Les trois récits d’Emmanuelle Pagano ne sont pourtant
pas des monologues intérieurs. Si à chaque fois, revient,
lancinante, une histoire de famille dont le lecteur a le
loisir de supposer une part de fiction inventée et une part
de fiction vraie, l’écrivain installe sa narratrice
au milieu de la vie, dans le présent, dans la lumière du
monde, celle des gens et celle des lieux. Une libraire de
Montpellier a été frappée par cette lumière dure,
nette et déterminée dans laquelle baigne les étranges
récits, terriblement intimes et formidablement laconiques
d’Emmanuelle Pagano. Leur force d’attraction
vient de ce contraste fondamental où s’élabore tout
son style littéraire, dans lequel elle jette toute son âme
d’écrivain.
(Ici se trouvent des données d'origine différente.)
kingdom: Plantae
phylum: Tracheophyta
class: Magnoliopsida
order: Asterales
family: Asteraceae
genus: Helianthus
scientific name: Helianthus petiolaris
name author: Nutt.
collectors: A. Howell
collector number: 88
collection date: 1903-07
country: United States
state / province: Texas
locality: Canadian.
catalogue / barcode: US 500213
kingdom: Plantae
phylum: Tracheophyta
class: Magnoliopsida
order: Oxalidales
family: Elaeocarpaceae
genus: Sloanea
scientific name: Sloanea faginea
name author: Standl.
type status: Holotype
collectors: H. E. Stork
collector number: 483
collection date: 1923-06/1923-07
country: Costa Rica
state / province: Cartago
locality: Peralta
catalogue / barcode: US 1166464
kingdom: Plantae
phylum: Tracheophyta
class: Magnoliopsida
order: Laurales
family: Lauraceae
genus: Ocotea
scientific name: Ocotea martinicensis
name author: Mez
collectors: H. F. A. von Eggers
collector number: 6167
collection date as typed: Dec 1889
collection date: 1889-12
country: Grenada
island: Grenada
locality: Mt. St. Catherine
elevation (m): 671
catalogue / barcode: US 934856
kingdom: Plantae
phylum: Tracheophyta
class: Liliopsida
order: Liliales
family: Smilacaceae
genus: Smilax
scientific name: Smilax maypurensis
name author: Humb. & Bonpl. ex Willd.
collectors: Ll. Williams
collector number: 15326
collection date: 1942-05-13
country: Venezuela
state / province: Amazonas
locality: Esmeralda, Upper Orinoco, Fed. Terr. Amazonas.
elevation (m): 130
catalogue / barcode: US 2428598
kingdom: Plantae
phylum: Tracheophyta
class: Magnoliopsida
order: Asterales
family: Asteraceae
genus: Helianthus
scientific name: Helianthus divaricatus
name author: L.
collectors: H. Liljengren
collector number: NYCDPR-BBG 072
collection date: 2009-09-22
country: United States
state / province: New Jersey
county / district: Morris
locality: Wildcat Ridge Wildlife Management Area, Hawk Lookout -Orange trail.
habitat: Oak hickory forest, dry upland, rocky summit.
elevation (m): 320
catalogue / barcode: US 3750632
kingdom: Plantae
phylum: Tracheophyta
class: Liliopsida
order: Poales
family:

Cette disposition lui vient sans doute
d’une inclination pour les images. Parlant de sa
jeunesse, elle « aimait bien – dit-elle -
prendre des photos, filmer, [se] construire un
regard ». Elle a ainsi été étudiante en cinéma à
Montpellier et là, est arrivé ce qui devait arriver :
elle s’est « aperçue qu’analyser les films
[lui] plaisait plus encore », parce que cela l’a
directement amenée à « écrire sur les films »,
ceux de ses auteurs d’élection, notamment Pasolini,
Agnès Merlet, Sandrine Veysset. Quand un jour, elle
s’est laissée dire lors de la soutenance d’un
mémoire sur Mauvais
Sang de Leos
Carax, qu’elle était « un écrivain de cinéma,
voire un écrivain tout court », elle a enfin trouvé ce
qu’elle énonce étrangement comme « le courage
d’écrire publiquement ». Du cinéma, elle est
passée à l’agrégation d’Arts Plastiques et
depuis plusieurs années elle dispense un enseignement
artistique dans un collège de l’Ardèche
(note
: en Ardèche depuis peu). Elle
lit aussi, beaucoup : « plus j’écris, plus
je lis. Plus je lis, plus j’ai envie
d’écrire ». Elle nomme Jean Giono
(Batailles
dans la montagne), Jean
Genet (« à cause de sa façon de lier l’écriture
au corps, et le corps à l’écriture », Elfriede
Jelinek (Lust),
Eugène Savitzkaya (Marin
mon cœur). Il
n’est pas indifférent de savoir quel trait unit ces
écrivains aux yeux d’Emmanuelle Pagano, leur
lectrice : « j’aime surtout les livres que
j’ai du mal à lire. Une lecture qui coule, qui va de
soi, ne m’intéresse pas (…). Si je ne
m’arrête pas à chaque phrase, pour moi, le livre est
vide ».
À la lumière de ces quelques éléments biographiques, on
entre de plain-pied dans la spécificité littéraire
d’Emmanuelle Pagano. C’est la simplicité, le
dépouillement, la rudesse, la modestie des mots qui
s’attaquent de front à ce qu’ils veulent dire.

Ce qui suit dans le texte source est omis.